As with book 1, “Infusion” starts with Peter Wooley in Irian Jaya, Indonesia in 1977, but now we get a fuller picture about what happened to him when he was killed by the tribesmen, and a first instance of the tree kangaroo, Mbaiso, making an autonomous decision. Then we are back with the Darnells, Bobby, Ashley and Carlos, who, accompanied by Samuel and the Lamotelokhai (now disguised as Addison), are trying to get back home. As they travel through the bush, the Lamotelokhai communicates to them how and when he came to earth, and of what he is capable. “It was clear that the Lamotelokhai’s discovery would be seen as one of the most significant events in human history. Bringing it out of hiding was now their chief responsibility”.
Quentin does not wish to make the same mistake as his father, but he is aware that the Lamotelokhai’s “knowledge is a gift for all, not just a few. To be sure you benefit everyone, we believe we should take you to where we come from” – that is, the USA. First though they need to get out of Indonesia.

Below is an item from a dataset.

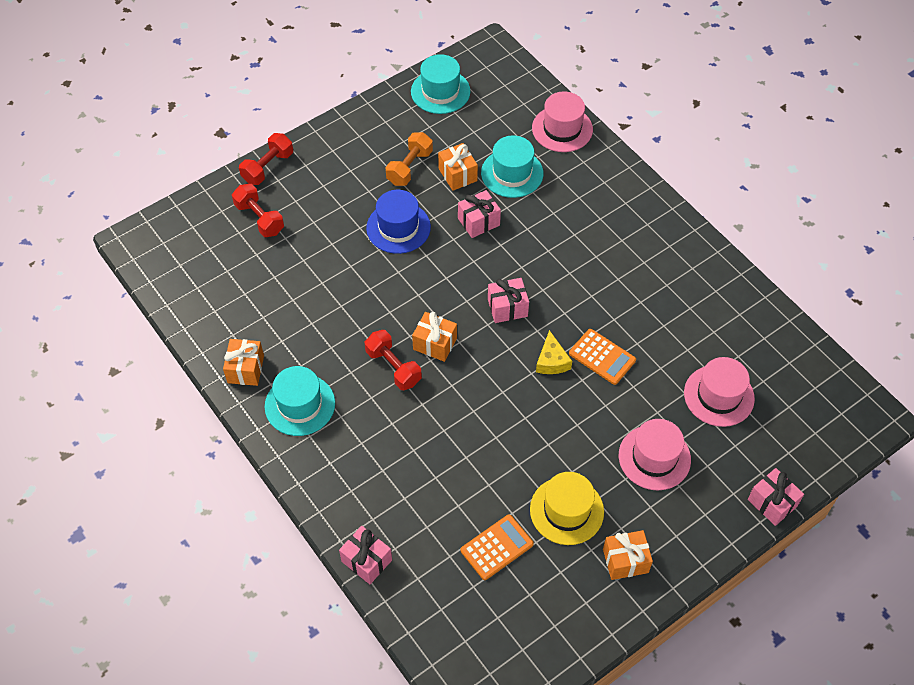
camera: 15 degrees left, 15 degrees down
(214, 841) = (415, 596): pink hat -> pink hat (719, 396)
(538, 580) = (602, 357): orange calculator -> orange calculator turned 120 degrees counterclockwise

Bobby seeks the Lamotelokhai’s aid, and once again the things do not even go part way as planned. Chaos ensues, and it is brought horrifyingly home to the Americans, that simply verbalised wishes can have devastating consequences. The Lamotelokhai does not have human thought patterns or sensibilities, and they need to be very, very careful – not only of what they ask of the Lamotelokhai, but to whom they can entrust it.
This tale is reminiscent (though much, much more involved and considered) or fairy tales about finding a genie and being given three wishes. In the fairy tales, it never works out well – and here also it has the propensity to go completely pear shaped. The Papuans see the Lamotelokhai as the bringer of the end of the world, and it soon become apparent why.
The book invites you to think about how you could use such extraordinary power. What could you wish for that would benefit humanity? I have read so much dystopian fiction, that I could never trust a wish for world peace (there is ‘peace’ in world dictatorships). Bill Gates and other Silicon Valley billionaires are committed to curing all health problems (one issue at time), but as Bobby points out, you may then have a problem of over-population. No benefit can be without adverse consequences. I feel that somehow, the most selfish of wishes – cure me, make me rich, beautiful, famous etc – are those least likely to destroy mankind. What a dismal thought.
Bobby’s eventual solution is gifted – and perhaps the only way to go. “The alien knowledge and technology was now just trickling into human culture without turning the entire world upside down. Instead of diffusion, Bobby liked to think of it as careful, measured infusion of ideas.”
This book is just as brilliantly thought out and told as “Diffusion”. It cannot be read as a stand-alone, but after you have started “Diffusion”, you will simply have to read this – and the sequel “Profusion”.